Hailed by The New Yorker as “among the most compelling documents to come out of the war,” From Day to Day is a World War II concentration camp diary—one of only a handful ever translated into English—secretly written by Odd Nansen, a Norwegian political prisoner. Arrested in January 1942, Nansen, son of polar explorer and humanitarian Fridtjof Nansen (Nobel Peace Prize 1922) was held captive for the duration of the war in various Nazi camps in Norway and Germany.

Nansen’s diary entries detail his palpable longing for his wife and family, his constantly frustrated hopes for release, the quiet strength and sometimes ugly prejudices of his fellow prisoners, and his horror at the especially barbaric treatment reserved for the Jews.
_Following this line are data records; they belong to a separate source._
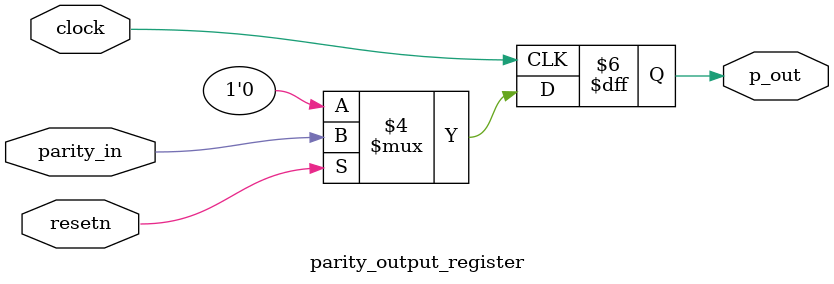
<source format=sv>
module sync_odd_parity_gen(
  input clock, resetn,
  input [7:0] din,
  output p_out
);
  wire parity_bit;
  
  parity_calculator parity_calc_inst (
    .data_in(din),
    .parity_out(parity_bit)
  );
  
  parity_output_register out_reg_inst (
    .clock(clock),
    .resetn(resetn),
    .parity_in(parity_bit),
    .p_out(p_out)
  );
endmodule

module parity_calculator (
  input [7:0] data_in,
  output parity_out
);
  wire [7:0] xor_tree;
  
  assign xor_tree[0] = data_in[0];
  assign xor_tree[1] = xor_tree[0] ^ data_in[1];
  assign xor_tree[2] = xor_tree[1] ^ data_in[2];
  assign xor_tree[3] = xor_tree[2] ^ data_in[3];
  assign xor_tree[4] = xor_tree[3] ^ data_in[4];
  assign xor_tree[5] = xor_tree[4] ^ data_in[5];
  assign xor_tree[6] = xor_tree[5] ^ data_in[6];
  assign xor_tree[7] = xor_tree[6] ^ data_in[7];
  
  assign parity_out = ~xor_tree[7];
endmodule

module parity_output_register (
  input clock,
  input resetn,
  input parity_in,
  output reg p_out
);
  always @(posedge clock) begin
    if (!resetn) begin
      p_out <= 1'b0;
    end else begin
      p_out <= parity_in;
    end
  end
endmodule
</source>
The diary brilliantly illuminates Nansen’s daily struggle, not only to survive, but to preserve his sanity and maintain his humanity in a world engulfed by fear and hate.

First published in English in 1949, From Day to Day had been out of print for almost seventy years. The new edition contains entries and sketches never previously available in English. It also features a new introduction and extensive annotations by Timothy Boyce and a preface by Thomas Buergenthal, whose life (as a ten year-old) Nansen saved while in Sachsenhausen, later recounted in his own memoir A Lucky Child: A Memoir of Surviving Auschwitz as a Young Boy.